======== EXERCISE DATA ========

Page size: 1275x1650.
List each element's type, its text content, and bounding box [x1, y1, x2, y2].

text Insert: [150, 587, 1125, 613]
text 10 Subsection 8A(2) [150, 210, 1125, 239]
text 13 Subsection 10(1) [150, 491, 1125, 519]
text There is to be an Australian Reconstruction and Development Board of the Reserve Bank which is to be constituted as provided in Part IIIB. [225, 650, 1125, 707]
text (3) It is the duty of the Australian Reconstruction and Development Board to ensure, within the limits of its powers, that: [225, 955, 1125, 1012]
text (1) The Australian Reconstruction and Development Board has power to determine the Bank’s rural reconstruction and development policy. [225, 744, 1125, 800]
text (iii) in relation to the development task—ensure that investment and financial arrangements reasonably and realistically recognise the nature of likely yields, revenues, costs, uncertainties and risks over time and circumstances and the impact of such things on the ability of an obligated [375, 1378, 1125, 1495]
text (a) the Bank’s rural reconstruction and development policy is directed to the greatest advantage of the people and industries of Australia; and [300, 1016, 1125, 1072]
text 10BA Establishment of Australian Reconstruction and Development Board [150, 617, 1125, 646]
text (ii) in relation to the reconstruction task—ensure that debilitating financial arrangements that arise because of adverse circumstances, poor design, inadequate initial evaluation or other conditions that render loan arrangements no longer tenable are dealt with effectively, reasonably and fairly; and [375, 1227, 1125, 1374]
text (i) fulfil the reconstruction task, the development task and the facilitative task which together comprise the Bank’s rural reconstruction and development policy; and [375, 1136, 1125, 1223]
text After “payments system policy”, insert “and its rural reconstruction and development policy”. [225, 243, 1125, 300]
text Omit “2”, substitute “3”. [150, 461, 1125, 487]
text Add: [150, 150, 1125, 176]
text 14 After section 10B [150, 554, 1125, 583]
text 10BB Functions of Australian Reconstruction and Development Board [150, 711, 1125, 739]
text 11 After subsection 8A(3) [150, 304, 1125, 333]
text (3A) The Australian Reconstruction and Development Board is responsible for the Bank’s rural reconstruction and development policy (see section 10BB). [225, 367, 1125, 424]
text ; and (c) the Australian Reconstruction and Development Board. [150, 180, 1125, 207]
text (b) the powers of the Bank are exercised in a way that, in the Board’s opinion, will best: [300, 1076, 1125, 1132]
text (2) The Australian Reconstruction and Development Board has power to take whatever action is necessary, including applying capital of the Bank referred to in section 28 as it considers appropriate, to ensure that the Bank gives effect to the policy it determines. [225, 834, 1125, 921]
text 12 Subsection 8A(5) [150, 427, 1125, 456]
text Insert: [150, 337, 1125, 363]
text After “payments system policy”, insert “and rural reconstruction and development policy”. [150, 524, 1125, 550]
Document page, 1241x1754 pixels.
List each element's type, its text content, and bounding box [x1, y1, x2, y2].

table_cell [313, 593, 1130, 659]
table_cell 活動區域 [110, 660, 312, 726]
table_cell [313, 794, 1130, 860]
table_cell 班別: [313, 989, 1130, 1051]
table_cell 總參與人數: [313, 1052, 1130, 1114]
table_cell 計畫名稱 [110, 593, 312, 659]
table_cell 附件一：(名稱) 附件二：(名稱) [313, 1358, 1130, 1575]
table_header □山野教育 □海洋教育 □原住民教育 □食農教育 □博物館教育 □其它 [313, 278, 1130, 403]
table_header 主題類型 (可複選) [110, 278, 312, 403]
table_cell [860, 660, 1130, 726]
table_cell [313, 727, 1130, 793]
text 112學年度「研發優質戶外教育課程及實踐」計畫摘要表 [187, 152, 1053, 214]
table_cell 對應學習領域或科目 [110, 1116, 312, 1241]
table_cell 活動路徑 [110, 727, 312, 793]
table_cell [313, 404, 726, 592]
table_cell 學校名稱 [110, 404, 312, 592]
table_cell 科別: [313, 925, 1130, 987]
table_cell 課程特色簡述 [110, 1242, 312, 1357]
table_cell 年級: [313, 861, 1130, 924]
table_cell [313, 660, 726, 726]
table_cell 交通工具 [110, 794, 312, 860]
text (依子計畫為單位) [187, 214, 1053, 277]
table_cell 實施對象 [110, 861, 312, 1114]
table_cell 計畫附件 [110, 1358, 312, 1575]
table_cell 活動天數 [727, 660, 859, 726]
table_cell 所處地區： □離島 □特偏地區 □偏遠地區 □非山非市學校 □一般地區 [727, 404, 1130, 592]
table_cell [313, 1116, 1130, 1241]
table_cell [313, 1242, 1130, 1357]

========

» **SHORT PROBLEM**
Reproduce every one of the entries above word for word, changing nothing.

» **RESULT OF THE EXERCISE**
Page size: 1275x1650.
List each element's type, its text content, and bounding box [x1, y1, x2, y2].

text Insert: [150, 587, 1125, 613]
text 10 Subsection 8A(2) [150, 210, 1125, 239]
text 13 Subsection 10(1) [150, 491, 1125, 519]
text There is to be an Australian Reconstruction and Development Board of the Reserve Bank which is to be constituted as provided in Part IIIB. [225, 650, 1125, 707]
text (3) It is the duty of the Australian Reconstruction and Development Board to ensure, within the limits of its powers, that: [225, 955, 1125, 1012]
text (1) The Australian Reconstruction and Development Board has power to determine the Bank’s rural reconstruction and development policy. [225, 744, 1125, 800]
text (iii) in relation to the development task—ensure that investment and financial arrangements reasonably and realistically recognise the nature of likely yields, revenues, costs, uncertainties and risks over time and circumstances and the impact of such things on the ability of an obligated [375, 1378, 1125, 1495]
text (a) the Bank’s rural reconstruction and development policy is directed to the greatest advantage of the people and industries of Australia; and [300, 1016, 1125, 1072]
text 10BA Establishment of Australian Reconstruction and Development Board [150, 617, 1125, 646]
text (ii) in relation to the reconstruction task—ensure that debilitating financial arrangements that arise because of adverse circumstances, poor design, inadequate initial evaluation or other conditions that render loan arrangements no longer tenable are dealt with effectively, reasonably and fairly; and [375, 1227, 1125, 1374]
text (i) fulfil the reconstruction task, the development task and the facilitative task which together comprise the Bank’s rural reconstruction and development policy; and [375, 1136, 1125, 1223]
text After “payments system policy”, insert “and its rural reconstruction and development policy”. [225, 243, 1125, 300]
text Omit “2”, substitute “3”. [150, 461, 1125, 487]
text Add: [150, 150, 1125, 176]
text 14 After section 10B [150, 554, 1125, 583]
text 10BB Functions of Australian Reconstruction and Development Board [150, 711, 1125, 739]
text 11 After subsection 8A(3) [150, 304, 1125, 333]
text (3A) The Australian Reconstruction and Development Board is responsible for the Bank’s rural reconstruction and development policy (see section 10BB). [225, 367, 1125, 424]
text ; and (c) the Australian Reconstruction and Development Board. [150, 180, 1125, 207]
text (b) the powers of the Bank are exercised in a way that, in the Board’s opinion, will best: [300, 1076, 1125, 1132]
text (2) The Australian Reconstruction and Development Board has power to take whatever action is necessary, including applying capital of the Bank referred to in section 28 as it considers appropriate, to ensure that the Bank gives effect to the policy it determines. [225, 834, 1125, 921]
text 12 Subsection 8A(5) [150, 427, 1125, 456]
text Insert: [150, 337, 1125, 363]
text After “payments system policy”, insert “and rural reconstruction and development policy”. [150, 524, 1125, 550]
Document page, 1241x1754 pixels.
List each element's type, its text content, and bounding box [x1, y1, x2, y2].

table_cell [313, 593, 1130, 659]
table_cell 活動區域 [110, 660, 312, 726]
table_cell [313, 794, 1130, 860]
table_cell 班別: [313, 989, 1130, 1051]
table_cell 總參與人數: [313, 1052, 1130, 1114]
table_cell 計畫名稱 [110, 593, 312, 659]
table_cell 附件一：(名稱) 附件二：(名稱) [313, 1358, 1130, 1575]
table_header □山野教育 □海洋教育 □原住民教育 □食農教育 □博物館教育 □其它 [313, 278, 1130, 403]
table_header 主題類型 (可複選) [110, 278, 312, 403]
table_cell [860, 660, 1130, 726]
table_cell [313, 727, 1130, 793]
text 112學年度「研發優質戶外教育課程及實踐」計畫摘要表 [187, 152, 1053, 214]
table_cell 對應學習領域或科目 [110, 1116, 312, 1241]
table_cell 活動路徑 [110, 727, 312, 793]
table_cell [313, 404, 726, 592]
table_cell 學校名稱 [110, 404, 312, 592]
table_cell 科別: [313, 925, 1130, 987]
table_cell 課程特色簡述 [110, 1242, 312, 1357]
table_cell 年級: [313, 861, 1130, 924]
table_cell [313, 660, 726, 726]
table_cell 交通工具 [110, 794, 312, 860]
text (依子計畫為單位) [187, 214, 1053, 277]
table_cell 實施對象 [110, 861, 312, 1114]
table_cell 計畫附件 [110, 1358, 312, 1575]
table_cell 活動天數 [727, 660, 859, 726]
table_cell 所處地區： □離島 □特偏地區 □偏遠地區 □非山非市學校 □一般地區 [727, 404, 1130, 592]
table_cell [313, 1116, 1130, 1241]
table_cell [313, 1242, 1130, 1357]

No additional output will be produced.